FRANK RICH,NEW YORK MAGAZINE: Well, they should be, but if they're not going to be reached by the Democratic party because they're just dug in with Breitbart and Fox News and Trump White House propaganda, you can't reach them. And let's face it -- a lot of these voters voted for a President and a party who is going to take away their health care, take away also addiction coverage which had been added under the Affordable Care Act in states where the epidemic of drugs is out of control.

REID: Yeah. And absolutely there is actually a guy who that very point was made who was on CNN. This is a guy who was traveling all over the country following Donald Trump playing his guitar. He played 45 different rallies. And now he himself has come to the conclusion that he was duped. Let's play a little clip of that.

CNN REPORTER: Do you play this guitar anymore?

KRAIG MOSS, FORMER TRUMP SUPPORTER: Nope.

CNN REPORTER: Why not?

MOSS; I'm not on the Trump train anymore, and I've lost my heart to play the Trump song 

CNN REPORTER: Moss, who believes his son might still be alive if he'd had health insurance, can't believe Trump supports the Republican health care plan.

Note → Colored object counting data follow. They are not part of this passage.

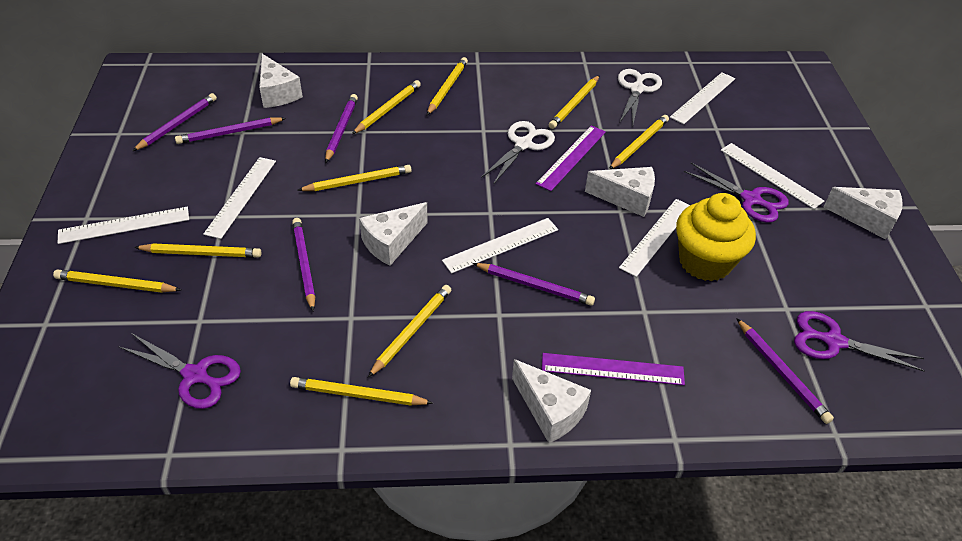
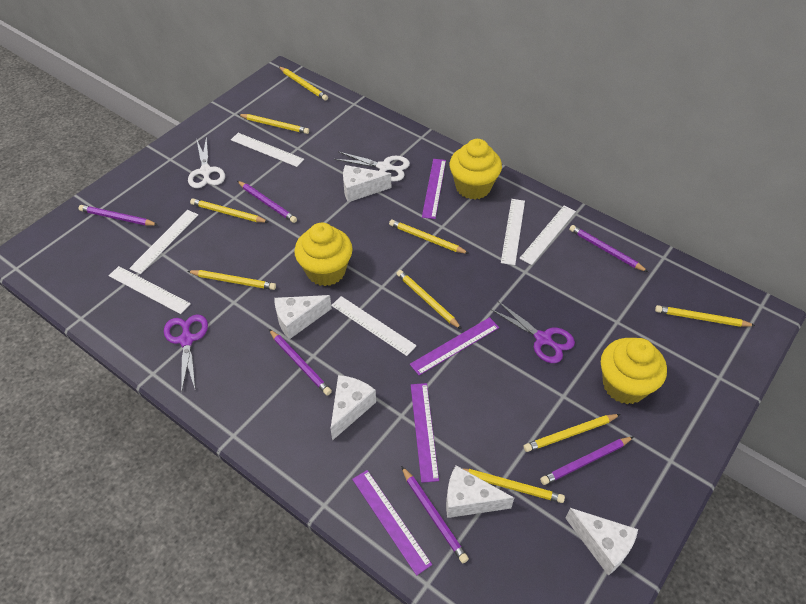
purple ruler: 2 -> 4
purple scissors: 3 -> 2
yellow cupcake: 1 -> 3

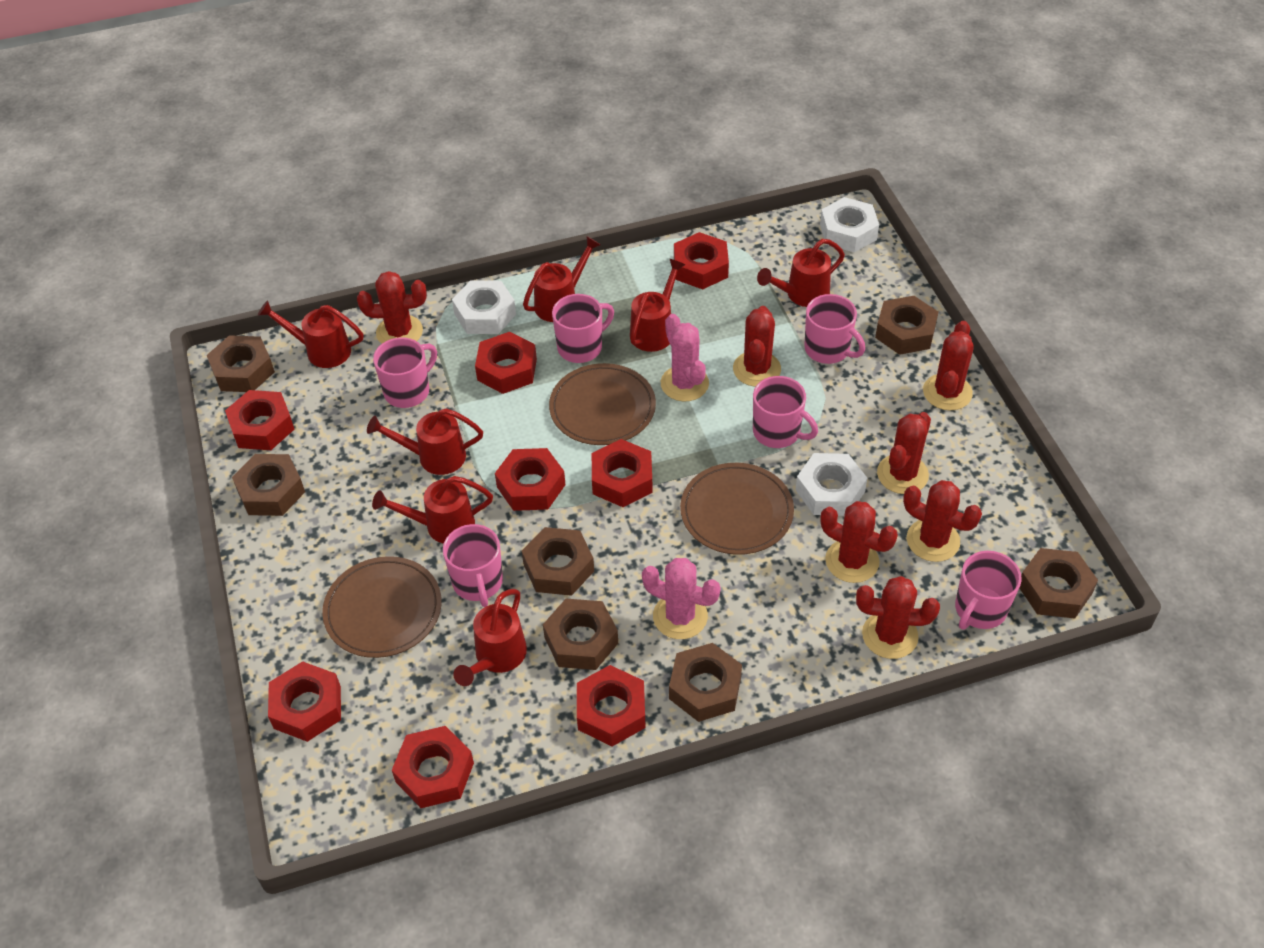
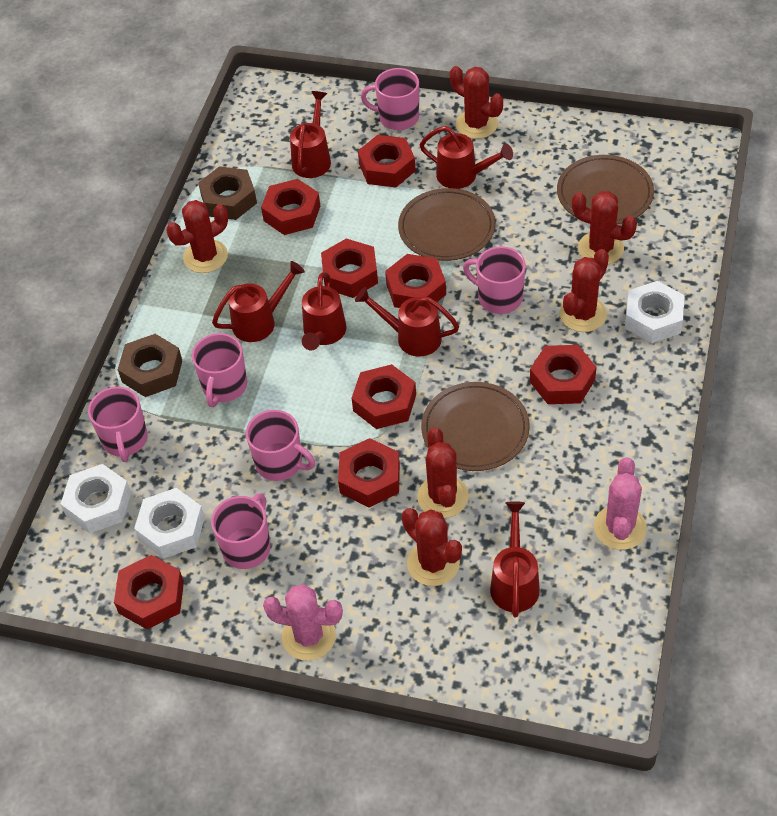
brown nut: 7 -> 2
red cactus: 7 -> 6
red watering can: 7 -> 6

REID; So that's Kraig Moss. Are you saying that Democrats should have no sympathy for that man and not try to go get him?

RICH: Absolutely have sympathy if, like this guy, he's open to hearing reason and open to hearing what the actual facts are. But there are a lot of dug-in voters who would have voted Republican ticket no matter who was on it, love Trump, they don't want to hear it. They don't even want to believe that the Affordable Care Act is Obamacare which they hate, even when they're being covered by it.

REID: Or that Medicare is a government program.

RICH: Yeah, they want government to take its hands off Medicare.